#### Given task:
Copy out every line of text in the entries below, word for word, and leave out the pictures.

#### Listed entries:
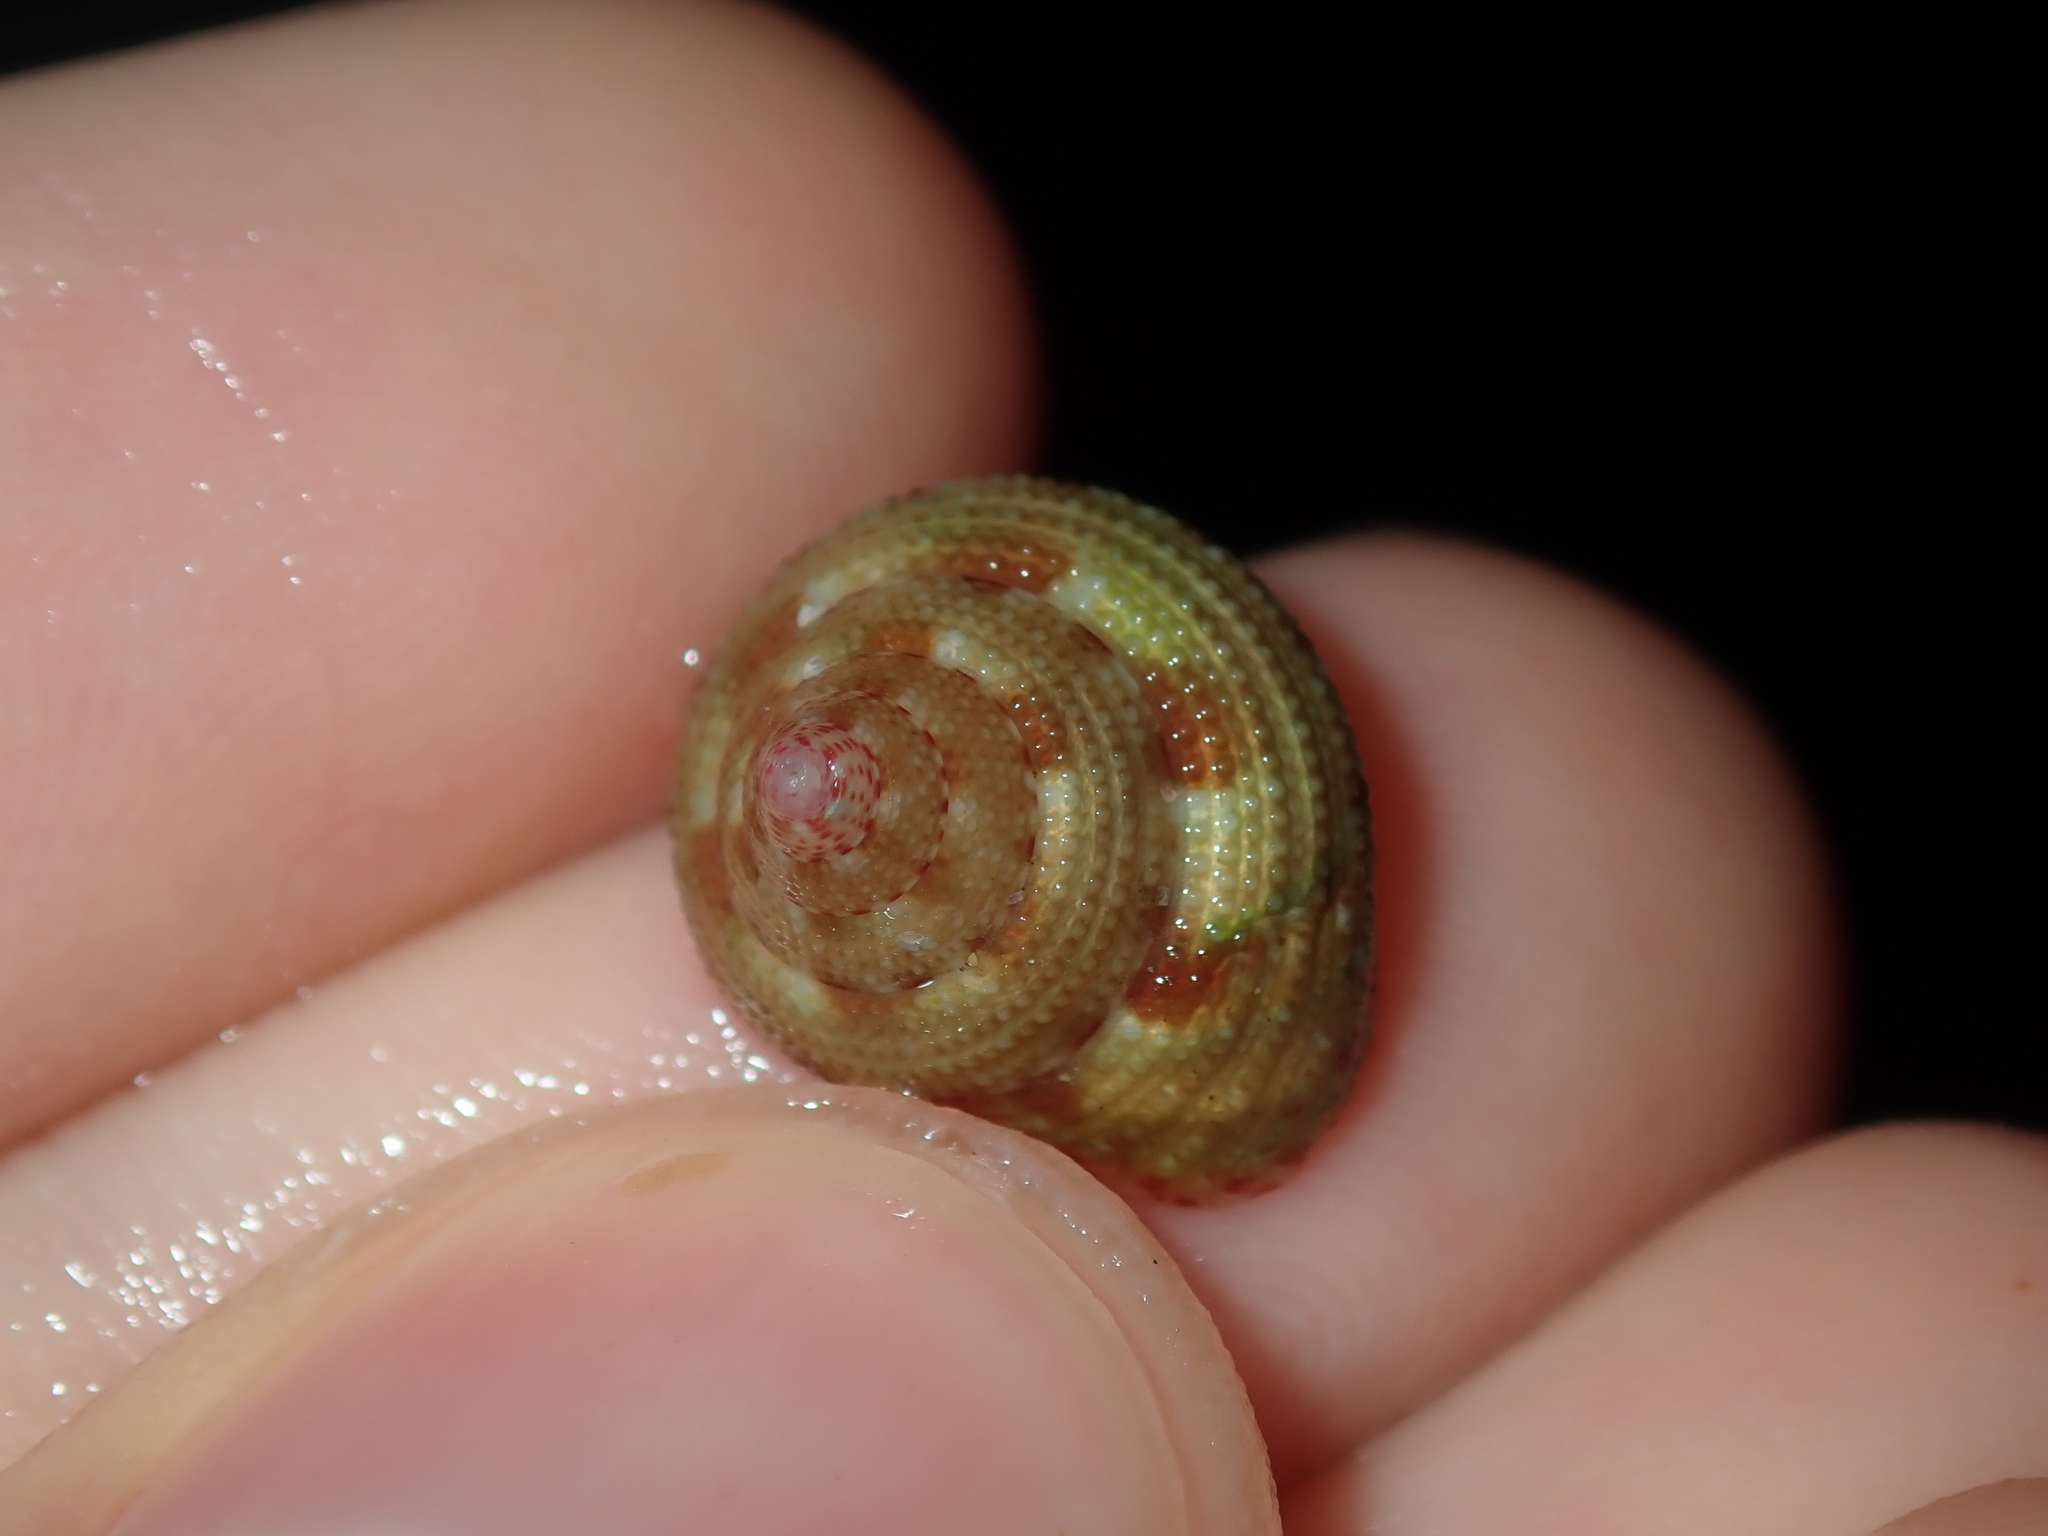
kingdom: Animalia
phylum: Mollusca
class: Gastropoda
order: Trochida
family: Trochidae
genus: Clanculus
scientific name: Clanculus clangulus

#### Correct answer:
kingdom: Animalia
phylum: Mollusca
class: Gastropoda
order: Trochida
family: Trochidae
genus: Clanculus
scientific name: Clanculus clangulus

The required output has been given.